Our class was in a large, high ceiling room with a kiln room in the rear.  We sat at high desk tables on stools, two by two, making clay bowls.  Our teacher with his laid back ways, allowed us to talk while we worked.  Her table was the only one with a vacant stool.

Day after day we sat working on our bowls, not saying much.  Sometimes she had dry, crusty looking lips and her eyes looked like she had been crying as they were red and watery.  She never seemed to have any friends in the room who would come up and talk to her.  In some ways we shared the same isolation.

I noticed that she wore a bracelet but it was not a decorative girls type of bracelet.  It was of silver in color with writing on it.  I asked her one day what it was.  She told me it was for her boyfriend who had gone to Vietnam.  He was missing and she wore this always and never took it off.  I didn't know what to say and muttered a "oh".   That was all we said as we worked.

She wore a POW-MIA bracelet.  A young man off to war missing in action.  Her sadness was understood by me of what I thought she might be feeling.  Or so I thought.  I too had lost a boyfriend when we moved.  He as well had moved away and we had tried to correspond thinking we would still always be boyfriend and girlfriend.  It felt tragic to me not being able to see him, hug him and kiss him.  I did not know what tragic meant.

Tragic meant for her maybe never seeing the man she loved.  For he was a man, not a teenager, sent to fight, drafted.  How could she love one at her age who was so much older than she?  What did her mom and dad think of this?  How long had he been gone or was missing?  I had questions in my head but I lacked the courage to ask her.

She had been absent for a few days and I wondered when she would be back.  Our class project now was working on leather belts, pounding on the head of a tool with a small hammer to create designs of our choosing.
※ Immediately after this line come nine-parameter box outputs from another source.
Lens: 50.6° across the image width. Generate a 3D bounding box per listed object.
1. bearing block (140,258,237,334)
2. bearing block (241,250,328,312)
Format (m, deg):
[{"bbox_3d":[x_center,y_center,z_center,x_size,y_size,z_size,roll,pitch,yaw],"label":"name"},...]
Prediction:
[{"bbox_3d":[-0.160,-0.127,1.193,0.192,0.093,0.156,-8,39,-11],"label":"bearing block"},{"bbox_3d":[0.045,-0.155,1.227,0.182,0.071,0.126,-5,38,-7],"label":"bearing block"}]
By now I had made new friends at the school as well as in this class and was accepting to a point that this was where we lived in this new town.  I still dreamed that somehow I could convince my parents to let me move back to our old town and live with my girlfriend's family.

She was gone a week.  When she came back she looked more frail and pale that before.  It saddened me to see her so.  I asked her what happened, had she been real sick?  She looked at me with old eyes and said "I had to stay home because my baby was sick".  I was speechless.  She had a baby?  She was 14.  In my world you don't have a baby at 14. 
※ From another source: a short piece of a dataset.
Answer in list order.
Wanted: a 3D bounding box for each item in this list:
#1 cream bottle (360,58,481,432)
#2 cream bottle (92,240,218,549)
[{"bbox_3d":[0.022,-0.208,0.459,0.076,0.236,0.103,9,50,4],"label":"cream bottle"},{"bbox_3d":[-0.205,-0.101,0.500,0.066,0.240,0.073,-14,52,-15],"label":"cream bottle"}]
She told me that she missed her boyfriend so much. That he was the father of their little girl.  It was hard to raise her child alone even though she lived at home with her mother and father.  She had not seen him for a year.  She did not know if she ever would.  She did not know what would happen with her life but here she sat making a dumb leather belt, going to middle school as a 9th grader and not to High School.  She was a young teen mother and not married.  

This was my wake up call that life can be tragic beyond a break-up of a boyfriend at school because he liked another girl over you.  This was more tragic than having to move away from your friends.  I didn't have the maturity to understand what she might be going through but I could be her friend here and now.

I didn't get to know her any more than in that class. Sometimes the shallowness of our teen years keeps us from wanting to reach out beyond the girlhood rules of friendship.  The girls I began to hang out with cheered me up and accepted me.  She didn't have time to be a teenager to do what teens do. To go to the movies or shopping.   I didn't see her again when we all finally moved on to 10th grade and at last to High School.  

I am haunted by her memory all those years ago.